Ainda no que diz respeito à superação de tais fronteiras, a produtora afirmou que, em festivais fora do continente, “Os europeus nos tratam como um bloco, mas há pouco tempo nós [profissionais latino-americanos] sequer nos conhecíamos”. De acordo com ela, beira o absurdo ir à Europa e não conhecer os realizadores argentinos que ali estão, por exemplo, o que reforça a importância da convivência e do contato durante processos de coprodução. Nesse sentido, citou a experiência de trabalhar ao lado de Lucrecia Martel na adaptação para o cinema de Zama, livro do também argentino Antonio Di Benedetto: “Trabalhamos como se fosse um filme nosso porque [sentimos que] era um filme nosso”. Brincando com o próprio discurso, realizado entre o espanhol e o português, Catani ainda argumentou a respeito da necessidade de se falar o mesmo idioma: “É bom que falemos inglês com quem não fala nossa língua, mas [aqui, entre latino-americanos] é político que se fale até mesmo o portunhol”.
No terceiro segmento da mesa, Gustavo Beck se apresentou sob a premissa de que “fazer cinema exige uma postura” sobre qual cinema se quer fazer, com quem se quer trabalhar e para quem se quer mostrar. Seguindo esta linha, traçou alguns dos problemas enfrentados por realizadores brasileiros no momento de se projetar fora do país: a falta de calma para amadurecer determinados projetos, a ideia de que certas plataformas procuram apenas o que é mais facilmente vendível internacionalmente e a percepção de que muitos cineastas parecem não ver cinema antes de fazer cinema – algo que, pensando em uma inserção regional e em consonância com o argumento de Catani a respeito da partilha de experiências e olhares na América Latina, parece ainda mais relevante*.
Também cineasta, Beck argumentou sobre a importância do timing e do posicionamento de certas produções no circuito de festivais: segundo ele, o cineasta deve buscar “perceber qual o momento certo para entregar um filme ao mundo” e em quais centros procurar produzir e exibir seus trabalhos. O raciocínio parte da ideia não apenas de que há perfis diferentes em termos de seleção e programação, mas também que alguns laboratórios de desenvolvimento modificam trabalhos para aumentar suas possibilidades de vendas: “existem advisors que fazem os filmes que querem exibir”, disse.
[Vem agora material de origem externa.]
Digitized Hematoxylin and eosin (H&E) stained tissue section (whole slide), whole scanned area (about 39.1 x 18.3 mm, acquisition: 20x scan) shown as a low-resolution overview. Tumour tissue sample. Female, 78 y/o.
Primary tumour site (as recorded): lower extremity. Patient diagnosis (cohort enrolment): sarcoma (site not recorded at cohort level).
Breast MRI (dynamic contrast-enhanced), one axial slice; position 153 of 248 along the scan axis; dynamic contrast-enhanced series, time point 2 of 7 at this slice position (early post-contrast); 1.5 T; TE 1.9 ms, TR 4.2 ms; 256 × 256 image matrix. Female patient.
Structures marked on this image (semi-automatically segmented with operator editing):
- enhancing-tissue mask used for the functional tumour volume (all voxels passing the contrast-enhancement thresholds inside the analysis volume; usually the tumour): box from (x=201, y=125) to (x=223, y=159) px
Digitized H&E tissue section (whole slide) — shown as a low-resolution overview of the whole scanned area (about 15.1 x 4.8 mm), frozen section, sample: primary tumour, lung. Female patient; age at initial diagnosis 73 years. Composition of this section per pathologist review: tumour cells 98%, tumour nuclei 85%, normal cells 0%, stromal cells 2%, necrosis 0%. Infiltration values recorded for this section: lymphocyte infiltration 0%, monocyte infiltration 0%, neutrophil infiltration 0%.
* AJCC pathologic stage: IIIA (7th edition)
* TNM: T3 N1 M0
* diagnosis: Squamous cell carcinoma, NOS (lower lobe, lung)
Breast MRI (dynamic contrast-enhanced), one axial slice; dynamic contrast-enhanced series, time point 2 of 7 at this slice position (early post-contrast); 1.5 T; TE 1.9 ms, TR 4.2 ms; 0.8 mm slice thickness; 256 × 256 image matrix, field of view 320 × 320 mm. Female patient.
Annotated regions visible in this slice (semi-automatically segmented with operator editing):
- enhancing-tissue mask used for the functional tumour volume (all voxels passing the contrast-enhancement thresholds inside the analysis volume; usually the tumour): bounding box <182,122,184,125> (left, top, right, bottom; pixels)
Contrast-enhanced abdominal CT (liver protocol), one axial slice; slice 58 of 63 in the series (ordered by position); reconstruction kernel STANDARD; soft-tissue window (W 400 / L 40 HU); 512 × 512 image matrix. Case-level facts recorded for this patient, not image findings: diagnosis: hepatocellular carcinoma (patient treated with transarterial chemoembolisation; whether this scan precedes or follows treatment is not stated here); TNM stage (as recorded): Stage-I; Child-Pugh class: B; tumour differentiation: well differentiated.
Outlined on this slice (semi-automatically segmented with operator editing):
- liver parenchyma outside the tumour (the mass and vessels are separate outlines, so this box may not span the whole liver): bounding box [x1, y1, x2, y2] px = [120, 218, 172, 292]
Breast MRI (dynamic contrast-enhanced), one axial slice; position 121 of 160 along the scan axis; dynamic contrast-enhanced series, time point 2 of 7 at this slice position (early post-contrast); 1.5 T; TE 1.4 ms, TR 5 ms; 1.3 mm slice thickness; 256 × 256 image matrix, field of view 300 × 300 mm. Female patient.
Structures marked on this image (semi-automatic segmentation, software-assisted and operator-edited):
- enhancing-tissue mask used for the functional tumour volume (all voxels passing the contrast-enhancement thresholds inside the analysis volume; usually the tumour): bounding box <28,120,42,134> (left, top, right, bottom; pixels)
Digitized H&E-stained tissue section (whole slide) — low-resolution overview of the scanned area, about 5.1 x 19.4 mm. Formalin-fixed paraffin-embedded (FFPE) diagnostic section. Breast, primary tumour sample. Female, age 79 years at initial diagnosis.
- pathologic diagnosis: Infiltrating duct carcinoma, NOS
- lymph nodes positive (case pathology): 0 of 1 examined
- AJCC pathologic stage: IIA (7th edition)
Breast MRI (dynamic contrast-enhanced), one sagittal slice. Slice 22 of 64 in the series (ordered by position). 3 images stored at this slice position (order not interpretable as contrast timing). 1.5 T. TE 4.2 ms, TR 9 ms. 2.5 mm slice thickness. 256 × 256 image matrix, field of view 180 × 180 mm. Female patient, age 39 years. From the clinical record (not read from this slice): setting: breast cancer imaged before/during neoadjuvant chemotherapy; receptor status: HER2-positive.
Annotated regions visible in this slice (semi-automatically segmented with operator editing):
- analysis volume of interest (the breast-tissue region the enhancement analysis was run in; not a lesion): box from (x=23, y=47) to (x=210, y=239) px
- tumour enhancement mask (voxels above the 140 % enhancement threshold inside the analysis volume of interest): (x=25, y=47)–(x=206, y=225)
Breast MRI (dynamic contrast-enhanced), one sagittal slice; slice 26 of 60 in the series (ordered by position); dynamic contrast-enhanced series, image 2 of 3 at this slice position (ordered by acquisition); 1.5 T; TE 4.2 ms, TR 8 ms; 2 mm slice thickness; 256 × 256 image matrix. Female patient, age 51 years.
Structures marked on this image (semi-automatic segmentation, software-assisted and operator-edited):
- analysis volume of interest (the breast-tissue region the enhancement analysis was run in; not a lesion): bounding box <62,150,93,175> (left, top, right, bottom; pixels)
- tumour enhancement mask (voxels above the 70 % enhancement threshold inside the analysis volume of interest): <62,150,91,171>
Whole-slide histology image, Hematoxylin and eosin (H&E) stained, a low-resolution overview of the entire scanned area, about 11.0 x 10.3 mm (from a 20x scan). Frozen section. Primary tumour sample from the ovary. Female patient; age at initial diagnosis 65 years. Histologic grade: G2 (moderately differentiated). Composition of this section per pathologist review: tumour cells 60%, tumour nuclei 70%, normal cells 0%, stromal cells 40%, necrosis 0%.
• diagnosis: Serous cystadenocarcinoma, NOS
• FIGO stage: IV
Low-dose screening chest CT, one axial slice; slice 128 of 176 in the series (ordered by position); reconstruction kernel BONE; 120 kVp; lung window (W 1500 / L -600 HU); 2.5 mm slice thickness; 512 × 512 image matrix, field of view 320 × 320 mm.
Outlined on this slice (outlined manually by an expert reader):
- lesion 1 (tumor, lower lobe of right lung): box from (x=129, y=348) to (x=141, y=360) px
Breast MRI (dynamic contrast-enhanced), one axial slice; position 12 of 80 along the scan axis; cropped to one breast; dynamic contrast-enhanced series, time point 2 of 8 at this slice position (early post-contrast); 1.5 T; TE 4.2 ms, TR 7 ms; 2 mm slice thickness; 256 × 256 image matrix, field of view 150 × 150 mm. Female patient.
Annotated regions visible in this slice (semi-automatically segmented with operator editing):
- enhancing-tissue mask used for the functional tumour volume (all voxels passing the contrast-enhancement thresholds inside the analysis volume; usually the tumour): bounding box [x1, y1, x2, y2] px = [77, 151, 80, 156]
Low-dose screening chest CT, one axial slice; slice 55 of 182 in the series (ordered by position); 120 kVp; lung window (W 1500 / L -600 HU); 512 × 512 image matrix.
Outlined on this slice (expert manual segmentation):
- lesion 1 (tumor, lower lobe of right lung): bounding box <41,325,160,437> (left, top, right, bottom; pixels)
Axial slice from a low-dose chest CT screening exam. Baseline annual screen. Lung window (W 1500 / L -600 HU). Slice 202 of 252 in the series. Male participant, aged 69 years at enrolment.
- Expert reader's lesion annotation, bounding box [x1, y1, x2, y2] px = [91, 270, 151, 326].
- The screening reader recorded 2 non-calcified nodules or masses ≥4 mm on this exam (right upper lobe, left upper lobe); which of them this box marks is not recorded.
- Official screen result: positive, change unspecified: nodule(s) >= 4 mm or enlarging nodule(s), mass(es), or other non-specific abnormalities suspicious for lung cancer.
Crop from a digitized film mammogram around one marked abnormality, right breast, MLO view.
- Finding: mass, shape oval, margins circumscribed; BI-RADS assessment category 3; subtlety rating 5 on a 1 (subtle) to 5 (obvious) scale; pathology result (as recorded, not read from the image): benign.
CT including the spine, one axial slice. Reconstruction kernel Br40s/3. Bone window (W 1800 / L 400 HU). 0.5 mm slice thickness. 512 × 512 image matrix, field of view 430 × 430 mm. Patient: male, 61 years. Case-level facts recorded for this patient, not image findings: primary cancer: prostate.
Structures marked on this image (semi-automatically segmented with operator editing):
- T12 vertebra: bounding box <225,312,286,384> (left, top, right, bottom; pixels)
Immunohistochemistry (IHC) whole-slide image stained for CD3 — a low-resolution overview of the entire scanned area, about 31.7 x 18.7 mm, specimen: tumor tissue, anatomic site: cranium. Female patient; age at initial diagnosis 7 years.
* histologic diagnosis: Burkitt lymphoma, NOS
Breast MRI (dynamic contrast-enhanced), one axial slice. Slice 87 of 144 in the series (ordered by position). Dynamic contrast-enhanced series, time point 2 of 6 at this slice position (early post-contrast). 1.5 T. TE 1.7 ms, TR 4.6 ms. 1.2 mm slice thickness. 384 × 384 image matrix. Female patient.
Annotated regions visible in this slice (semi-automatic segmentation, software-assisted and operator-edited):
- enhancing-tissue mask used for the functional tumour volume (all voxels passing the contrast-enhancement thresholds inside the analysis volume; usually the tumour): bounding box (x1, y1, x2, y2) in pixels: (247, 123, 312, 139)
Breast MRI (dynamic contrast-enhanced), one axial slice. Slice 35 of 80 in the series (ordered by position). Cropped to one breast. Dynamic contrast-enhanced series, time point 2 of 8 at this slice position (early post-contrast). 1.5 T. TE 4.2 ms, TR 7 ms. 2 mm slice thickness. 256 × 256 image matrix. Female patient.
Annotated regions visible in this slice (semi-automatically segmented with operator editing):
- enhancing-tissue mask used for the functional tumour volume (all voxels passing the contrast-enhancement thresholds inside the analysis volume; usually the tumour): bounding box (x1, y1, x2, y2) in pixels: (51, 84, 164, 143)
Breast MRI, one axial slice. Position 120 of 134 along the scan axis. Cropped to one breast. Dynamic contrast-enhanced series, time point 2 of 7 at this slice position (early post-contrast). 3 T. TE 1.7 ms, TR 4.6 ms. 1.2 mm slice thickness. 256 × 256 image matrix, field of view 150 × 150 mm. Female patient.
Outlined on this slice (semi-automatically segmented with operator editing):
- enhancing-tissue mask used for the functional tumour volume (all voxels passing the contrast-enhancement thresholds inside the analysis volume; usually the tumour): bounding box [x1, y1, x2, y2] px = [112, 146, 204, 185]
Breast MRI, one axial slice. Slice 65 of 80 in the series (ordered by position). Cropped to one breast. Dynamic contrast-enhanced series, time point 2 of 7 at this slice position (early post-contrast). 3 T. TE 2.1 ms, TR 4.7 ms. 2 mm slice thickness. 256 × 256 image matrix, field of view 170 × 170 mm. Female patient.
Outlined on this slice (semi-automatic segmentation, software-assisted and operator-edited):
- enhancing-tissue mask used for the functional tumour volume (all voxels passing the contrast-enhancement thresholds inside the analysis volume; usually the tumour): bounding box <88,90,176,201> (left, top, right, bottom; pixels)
Entre questões de ordem prática e intervenções mais elementares, a discussão revelou a percepção de que há potencial e iniciativa no projeto de inserção internacional – especificamente latino-americana – do cinema brasileiro, ainda que por vezes incerto e tateante, e que os desafios impostos pela condição de insulamento não devem ser superados na busca vazia por universalidade, mas por denominadores comuns com os países vizinhos que permitam conciliar inserção e manutenção dessa identidade.
* Aqui, a discussão remete a alguns dos pontos trabalhados por Nicole Brenez com relação a world cinema no início do texto “El cine político hoy: las nuevas exigencias”, disponível em espanhol na revista La Fuga.